Summary of serum iodide data ± standard deviation

Collection time (hour)	0 ppm (ng/mL)	25ppm (ng/mL)	100ppm (ng/mL)
0	17±NA	NA±NA	NA±NA
1	17±NA	5070±721	22900±1620
3	19±NA	9510±3800	60300±2860
6	22±NA	25600±1940	53800±4480
9	39±NA	18400±1550	52500±8230
24	19±NA	12600±83.9	8170±1850
25	14±NA	5900±576	27200±13700
27	14±NA	10800±1100	55200±3050
30	4.1±NA	34100±8170	83500±7840
33	13±NA	24700±1310	58300±6520
48	14±NA	742±141	4500±396
0 - 48	17±9	NA±NA	NA±NA

 

PULMONARY FUNCTION EVALUATION:

Inhalation exposures to 25 or 100 ppm iodomethane for 6 hours did not alter the overall pattern of breathing frequency compared with the control rats.

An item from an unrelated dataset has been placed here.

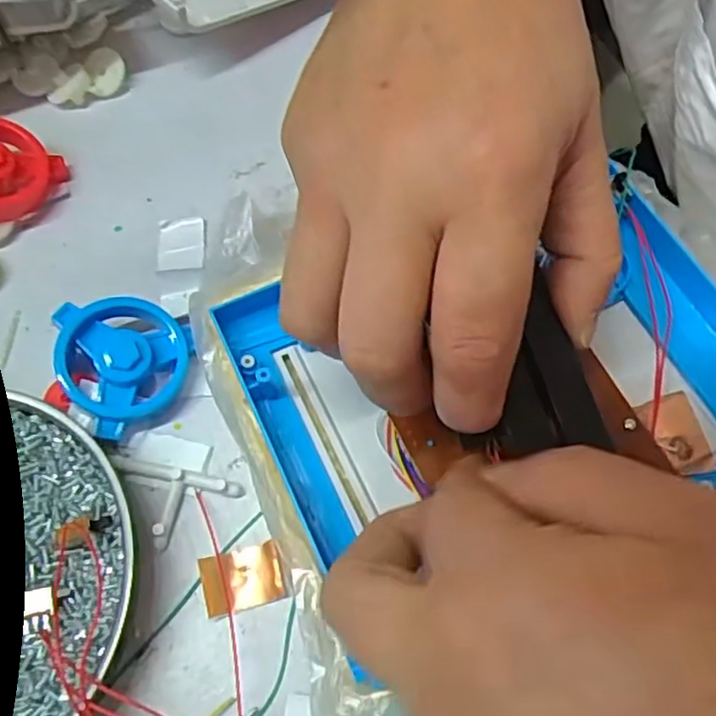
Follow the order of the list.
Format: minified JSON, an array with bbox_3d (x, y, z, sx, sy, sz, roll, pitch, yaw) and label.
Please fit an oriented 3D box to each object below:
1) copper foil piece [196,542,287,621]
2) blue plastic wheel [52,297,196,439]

Applicant's summary and conclusion

Conclusions:

The objective of this study was not to identify a NOAEL, but provide toxicity and dosimetry endpoints which could be used in support of physiologically-based pharmacokinetic modelling and product safety assessment.

Executive summary:

The objective of this study was to evaluate the toxicokinetic behaviour of iodomethane in rats exposed by inhalation. Key study endpoints included evaluation of glutathione status in selected target tissues, inorganic serum iodide and haemoglobin adducts as measures of internal dose and clinical chemistry, haematology, thyroid hormone status, liver UDP-glucuronyltransferase (UDPGT) activity and pulmonary function as measures of exposure or toxicity.

 

Male rats (10/group) were exposed to iodomethane (viawhole body inhalation) for 6 hours/day over two days, with scheduled necropsy the following day post the end of exposure. Intended exposure concentrations were 0, 25 and 100 ppm. Significant treatment related changes resulting from 25 and 100 ppm exposures were minimal to mild increases in total cholesterol concentrations and minimal to mild decreases in triglyceride concentrations.

 

Serum T₃and T₄concentrations were significantly decreased at exposure concentrations of 100 ppm, with TSH concentrations significantly increased at both exposure levels. Serum rT₃concentrations and hepatic UDPGT activity were not altered under the conditions of the study. Iodomethane exposure caused time and concentration dependent reductions in tissue GSH concentrations. Depletion was less pronounced in blood, kidney and liver than in olfactory and respiratory epithelia. Substantially increased inorganic serum iodide levels were observed in animals exposed to iodomethane in a concentration and time dependent manner. Inhalation exposures to 25 and 100 ppm iodomethane for 6 hour did not alter the overall pattern of breathing frequency compared to the control rats.

 

The objective of this study was not to identify a NOAEL, but provide toxicity and dosimetry endpoints which could be used in support of physiologically-based pharmacokinetic modelling and product safety assessment.